Information Quality

It could be argued that most, if not all of the principles relating to processing of personal data in Article 5 are dependent on the quality of personal data. In particular, that personal data shall be accurate and kept up to date; every reasonable step must be taken to ensure that inaccurate personal data… are erased or rectified without delay. Data (information) quality is fundamental to protecting data subjects’ access rights under the GDPR.

What is meant by data (information) quality?

‘Data’ and ‘information’ are used interchangeably. The term is often defined as: the fitness for use of the information provided. Quality information begins with the collectors of data.  As data is a resource that is reused many times, costs arising from any flaws or inadequacies in the data are compounded and multiplied through this reuse.  If the data collected is bad, then the errors within will perpetuate and grow throughout the information value chain.

Why should you maintain the quality of personal data?

Quite often an organisation will want to fix their existing data. This has limited use, because unless the processes for procuring and maintaining the data are addressed, 'cleaned' data will soon be swamped under a relentless tide of new dirty data.  Quality must be designed into the fabric of an organisation.

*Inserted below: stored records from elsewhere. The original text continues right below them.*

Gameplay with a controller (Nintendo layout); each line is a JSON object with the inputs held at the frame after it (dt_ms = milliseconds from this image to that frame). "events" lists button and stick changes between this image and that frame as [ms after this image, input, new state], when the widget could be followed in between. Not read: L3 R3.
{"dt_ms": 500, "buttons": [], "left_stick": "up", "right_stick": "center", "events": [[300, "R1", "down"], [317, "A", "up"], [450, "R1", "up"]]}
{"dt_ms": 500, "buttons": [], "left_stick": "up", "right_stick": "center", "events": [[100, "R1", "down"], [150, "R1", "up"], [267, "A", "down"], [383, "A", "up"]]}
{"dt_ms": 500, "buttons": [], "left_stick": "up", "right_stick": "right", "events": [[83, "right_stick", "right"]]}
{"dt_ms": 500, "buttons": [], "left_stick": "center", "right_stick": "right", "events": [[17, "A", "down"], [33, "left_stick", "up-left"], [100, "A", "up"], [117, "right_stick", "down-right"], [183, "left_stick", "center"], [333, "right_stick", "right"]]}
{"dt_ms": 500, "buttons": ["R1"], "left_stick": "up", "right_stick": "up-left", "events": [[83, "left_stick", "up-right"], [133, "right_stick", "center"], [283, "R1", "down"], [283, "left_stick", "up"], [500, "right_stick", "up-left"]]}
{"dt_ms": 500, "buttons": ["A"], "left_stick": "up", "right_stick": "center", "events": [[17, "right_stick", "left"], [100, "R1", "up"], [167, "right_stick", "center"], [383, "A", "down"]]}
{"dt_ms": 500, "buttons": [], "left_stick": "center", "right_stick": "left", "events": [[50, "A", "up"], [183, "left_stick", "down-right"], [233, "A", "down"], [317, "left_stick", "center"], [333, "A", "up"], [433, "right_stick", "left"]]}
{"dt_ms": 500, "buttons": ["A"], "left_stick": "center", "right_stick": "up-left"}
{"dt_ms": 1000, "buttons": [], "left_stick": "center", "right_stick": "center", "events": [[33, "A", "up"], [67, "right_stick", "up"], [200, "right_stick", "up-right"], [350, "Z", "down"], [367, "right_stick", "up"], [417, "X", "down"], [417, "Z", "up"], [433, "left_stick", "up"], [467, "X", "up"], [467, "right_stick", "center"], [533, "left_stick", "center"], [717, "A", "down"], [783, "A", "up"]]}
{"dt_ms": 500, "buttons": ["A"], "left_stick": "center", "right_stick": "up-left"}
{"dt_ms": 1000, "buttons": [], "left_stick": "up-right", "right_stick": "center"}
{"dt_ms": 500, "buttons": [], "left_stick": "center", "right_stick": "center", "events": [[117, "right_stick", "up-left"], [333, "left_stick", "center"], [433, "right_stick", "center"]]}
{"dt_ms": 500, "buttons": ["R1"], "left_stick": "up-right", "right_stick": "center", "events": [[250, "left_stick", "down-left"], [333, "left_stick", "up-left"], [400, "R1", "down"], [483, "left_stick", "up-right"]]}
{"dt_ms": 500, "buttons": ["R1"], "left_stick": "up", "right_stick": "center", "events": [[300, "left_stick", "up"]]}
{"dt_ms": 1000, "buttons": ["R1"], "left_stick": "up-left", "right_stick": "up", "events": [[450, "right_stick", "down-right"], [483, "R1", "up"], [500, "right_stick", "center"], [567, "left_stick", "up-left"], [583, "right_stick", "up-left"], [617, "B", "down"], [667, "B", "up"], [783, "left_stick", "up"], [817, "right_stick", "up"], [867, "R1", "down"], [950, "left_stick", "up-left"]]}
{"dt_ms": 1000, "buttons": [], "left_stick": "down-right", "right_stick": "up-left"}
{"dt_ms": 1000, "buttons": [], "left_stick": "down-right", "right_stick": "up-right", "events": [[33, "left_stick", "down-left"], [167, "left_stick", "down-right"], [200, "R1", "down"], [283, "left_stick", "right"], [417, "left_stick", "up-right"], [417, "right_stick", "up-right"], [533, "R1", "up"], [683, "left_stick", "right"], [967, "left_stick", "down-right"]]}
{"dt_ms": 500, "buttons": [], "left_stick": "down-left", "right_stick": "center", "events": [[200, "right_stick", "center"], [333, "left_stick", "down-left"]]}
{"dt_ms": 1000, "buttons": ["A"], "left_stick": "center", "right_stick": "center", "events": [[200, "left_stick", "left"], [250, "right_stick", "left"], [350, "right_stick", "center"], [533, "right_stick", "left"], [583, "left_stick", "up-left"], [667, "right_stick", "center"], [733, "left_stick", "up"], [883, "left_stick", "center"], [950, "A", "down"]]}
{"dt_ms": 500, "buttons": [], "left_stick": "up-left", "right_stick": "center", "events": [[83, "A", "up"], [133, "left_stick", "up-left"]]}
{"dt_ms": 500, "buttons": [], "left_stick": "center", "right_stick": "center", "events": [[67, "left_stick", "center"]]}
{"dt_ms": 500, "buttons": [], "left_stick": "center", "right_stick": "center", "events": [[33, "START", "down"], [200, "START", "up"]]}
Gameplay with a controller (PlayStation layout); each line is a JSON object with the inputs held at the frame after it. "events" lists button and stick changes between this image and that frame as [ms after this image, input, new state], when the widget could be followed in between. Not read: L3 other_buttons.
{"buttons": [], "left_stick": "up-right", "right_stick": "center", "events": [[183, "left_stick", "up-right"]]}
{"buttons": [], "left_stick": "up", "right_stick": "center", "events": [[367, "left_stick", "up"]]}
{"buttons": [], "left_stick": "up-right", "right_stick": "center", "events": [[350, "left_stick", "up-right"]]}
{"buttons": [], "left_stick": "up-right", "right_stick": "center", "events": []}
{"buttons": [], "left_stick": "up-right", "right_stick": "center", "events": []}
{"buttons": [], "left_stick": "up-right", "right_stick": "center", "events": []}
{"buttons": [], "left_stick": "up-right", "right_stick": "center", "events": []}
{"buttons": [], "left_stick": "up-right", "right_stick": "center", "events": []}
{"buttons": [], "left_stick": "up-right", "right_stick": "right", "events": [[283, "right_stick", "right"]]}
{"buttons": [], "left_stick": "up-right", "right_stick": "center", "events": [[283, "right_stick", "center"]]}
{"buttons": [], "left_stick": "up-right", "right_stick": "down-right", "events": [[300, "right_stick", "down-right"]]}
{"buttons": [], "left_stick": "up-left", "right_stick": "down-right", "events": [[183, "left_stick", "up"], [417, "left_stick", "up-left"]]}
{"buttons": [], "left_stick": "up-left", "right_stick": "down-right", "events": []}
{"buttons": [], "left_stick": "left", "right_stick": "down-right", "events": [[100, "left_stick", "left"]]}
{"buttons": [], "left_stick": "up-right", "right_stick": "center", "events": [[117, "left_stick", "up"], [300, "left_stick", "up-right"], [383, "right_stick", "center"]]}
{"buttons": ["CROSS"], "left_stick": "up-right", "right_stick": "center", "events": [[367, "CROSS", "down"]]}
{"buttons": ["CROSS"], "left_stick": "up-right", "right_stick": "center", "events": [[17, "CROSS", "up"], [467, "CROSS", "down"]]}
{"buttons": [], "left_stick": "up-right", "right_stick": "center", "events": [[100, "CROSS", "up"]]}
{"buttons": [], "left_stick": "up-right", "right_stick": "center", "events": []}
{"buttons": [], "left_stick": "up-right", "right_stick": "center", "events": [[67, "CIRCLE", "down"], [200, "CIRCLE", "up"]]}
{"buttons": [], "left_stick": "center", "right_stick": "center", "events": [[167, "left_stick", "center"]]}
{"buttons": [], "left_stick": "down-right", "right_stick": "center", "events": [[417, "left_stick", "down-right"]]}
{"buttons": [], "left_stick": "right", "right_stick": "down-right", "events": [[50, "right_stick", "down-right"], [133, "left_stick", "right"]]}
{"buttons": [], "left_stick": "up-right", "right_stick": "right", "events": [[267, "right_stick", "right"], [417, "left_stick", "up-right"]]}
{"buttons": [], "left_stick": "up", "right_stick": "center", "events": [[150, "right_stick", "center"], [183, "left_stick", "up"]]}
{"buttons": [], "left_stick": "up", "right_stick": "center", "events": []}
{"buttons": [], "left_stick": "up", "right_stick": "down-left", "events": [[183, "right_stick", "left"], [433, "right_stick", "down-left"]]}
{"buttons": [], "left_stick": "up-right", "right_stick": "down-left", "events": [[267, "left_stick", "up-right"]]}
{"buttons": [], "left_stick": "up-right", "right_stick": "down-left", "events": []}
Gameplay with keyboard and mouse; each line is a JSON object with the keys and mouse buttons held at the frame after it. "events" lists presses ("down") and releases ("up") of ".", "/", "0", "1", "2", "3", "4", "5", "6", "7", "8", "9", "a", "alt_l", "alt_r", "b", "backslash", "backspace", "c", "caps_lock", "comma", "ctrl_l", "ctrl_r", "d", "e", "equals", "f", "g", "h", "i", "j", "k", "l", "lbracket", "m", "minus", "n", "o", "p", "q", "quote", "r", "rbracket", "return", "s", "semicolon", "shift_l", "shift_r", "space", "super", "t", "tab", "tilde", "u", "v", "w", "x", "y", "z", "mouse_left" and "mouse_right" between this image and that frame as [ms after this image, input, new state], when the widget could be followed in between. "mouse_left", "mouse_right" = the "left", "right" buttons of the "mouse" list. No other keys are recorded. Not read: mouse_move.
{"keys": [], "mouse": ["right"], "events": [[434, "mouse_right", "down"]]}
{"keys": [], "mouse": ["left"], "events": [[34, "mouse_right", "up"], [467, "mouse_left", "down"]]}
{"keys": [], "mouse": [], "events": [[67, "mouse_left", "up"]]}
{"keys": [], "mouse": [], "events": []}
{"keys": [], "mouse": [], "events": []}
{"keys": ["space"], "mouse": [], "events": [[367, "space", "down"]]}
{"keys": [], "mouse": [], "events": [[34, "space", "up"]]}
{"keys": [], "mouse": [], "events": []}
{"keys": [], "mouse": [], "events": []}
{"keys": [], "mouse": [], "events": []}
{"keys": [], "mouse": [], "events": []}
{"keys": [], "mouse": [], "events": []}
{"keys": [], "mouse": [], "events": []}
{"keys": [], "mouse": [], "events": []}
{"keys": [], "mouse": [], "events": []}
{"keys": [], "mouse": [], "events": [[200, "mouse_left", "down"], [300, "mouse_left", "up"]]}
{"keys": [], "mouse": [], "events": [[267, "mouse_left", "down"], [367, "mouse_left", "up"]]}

Compliance: Maintaining quality data can be the difference between compliance and hefty fines. Upholding all of the GDPR’s principles requires quality personal data. Data quality is fundamental to protecting data subjects’ access rights under the GDPR. Having quality data should make it relatively easier to manage personal data breaches or security incidents. And it’s not only for reasons of compliance that we need quality data.

Decision making: The better the data quality, the more confidence users will have in the outputs they produce, lowering risk in the outcomes and increasing efficiency. The old ‘garbage in, garbage out’ adage is true, as is its inverse. And when outputs are reliable, guesswork and risk in decision making can be mitigated.

Productivity: Good-quality data allows staff to be more productive. Instead of spending time validating and fixing data errors, they can focus on their core mission.

Marketing: Better data enables more accurate targeting and communications. Especially where customers have objected to receiving marketing communications.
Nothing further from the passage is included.